I am not somebody who identifies with any particular religion – I find many of them intriguing, thought-provoking, and I can identify with aspects of various creeds and beliefs. Driving home from soccer recently, I found myself listening to “Hello” by Adele on the radio (as many of us probably have). As I listened to the lyrics, I was surprised by the direction my thoughts went – not to some fabricated significant other, whose breakup I was pretending to painfully relive, but to the God many of my peers and relatives worship. I can’t say what brought this on, although I did recently finish reading a very well-written novel on a deeply Christian southern community, and perhaps this stirred my subconscious mind into what it did next:

It was both fascinating and surprising to imagine Adele’s singing as a one-sided conversation in which she addresses God in a casual – yet somehow heartfelt – prayer:

“Hello, it’s me
I was wondering if after all these years you’d like to meet
To go over everything
They say that time’s supposed to heal you
But I ain’t done much healing”

Is she regretting a sin? Is she seeking repentance, or forgiveness?

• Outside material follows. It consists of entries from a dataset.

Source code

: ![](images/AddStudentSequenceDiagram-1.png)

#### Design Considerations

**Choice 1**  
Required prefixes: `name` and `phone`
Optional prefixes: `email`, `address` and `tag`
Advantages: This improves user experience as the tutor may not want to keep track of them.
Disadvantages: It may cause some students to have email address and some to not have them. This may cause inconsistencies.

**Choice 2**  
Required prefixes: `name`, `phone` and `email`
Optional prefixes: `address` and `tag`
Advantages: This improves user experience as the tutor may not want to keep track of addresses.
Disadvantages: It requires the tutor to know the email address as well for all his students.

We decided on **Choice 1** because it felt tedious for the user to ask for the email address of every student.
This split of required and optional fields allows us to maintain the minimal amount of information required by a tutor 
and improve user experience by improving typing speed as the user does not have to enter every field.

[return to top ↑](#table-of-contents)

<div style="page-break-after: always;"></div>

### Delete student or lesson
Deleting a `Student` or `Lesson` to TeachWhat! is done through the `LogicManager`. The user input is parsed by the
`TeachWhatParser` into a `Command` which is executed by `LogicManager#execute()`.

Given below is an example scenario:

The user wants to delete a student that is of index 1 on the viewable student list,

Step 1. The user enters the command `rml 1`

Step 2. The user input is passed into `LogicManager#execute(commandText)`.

“There’s such a difference between us
And a million miles

Hello from the other side
I must’ve called a thousand times
To tell you I’m sorry
For everything that I’ve done
But when I call you never
Seem to be home”

This was perhaps the moment that I got a bit over-excited as my nerdy, literary-analyst-self began to truly notice the astonishing similarities between Adele’s song and the conversation with God that could easily exist in anyone’s head (my English teachers last year may have done a little too well in encouraging us to analyze the rhetoric and symbolism in our daily lives…).

The “million miles” could easily be referring to the vast distance between a person’s location on Earth and God’s in the sky, or in heaven. As the narrator struggles to connect with God, as many of those who go through tough times do, she admits that her faith is difficult to maintain because she never gets an answer – “you never seem to be home.”

“Hello from the outside
At least I can say that I’ve tried
To tell you I’m sorry”

Here, it’s almost as if the speaker has given up on God, and that she’s done her moral duty by apologizing for a sin, and now it’s up to him to forgive her – and whether he does or not won’t make a difference to her.

While Adele clearly didn’t mean for her song to be interpreted this way, it’s still thought-provoking to do so, and makes me wonder what other religions and ideas can be projected into well-known songs. Obviously, this can’t be done for many – if not most – popular songs these days (“Gas Pedal”, anyone?), but what about “One Call Away”? Could you imagine a middle-aged mother trying to send a message to her bitter, increasingly independent daughter that she still loves her and is there to support her? Or, how about “Stressed Out”? While the artists meant it to be a discussion of adult life, it can easily be applied to high school (junior year…).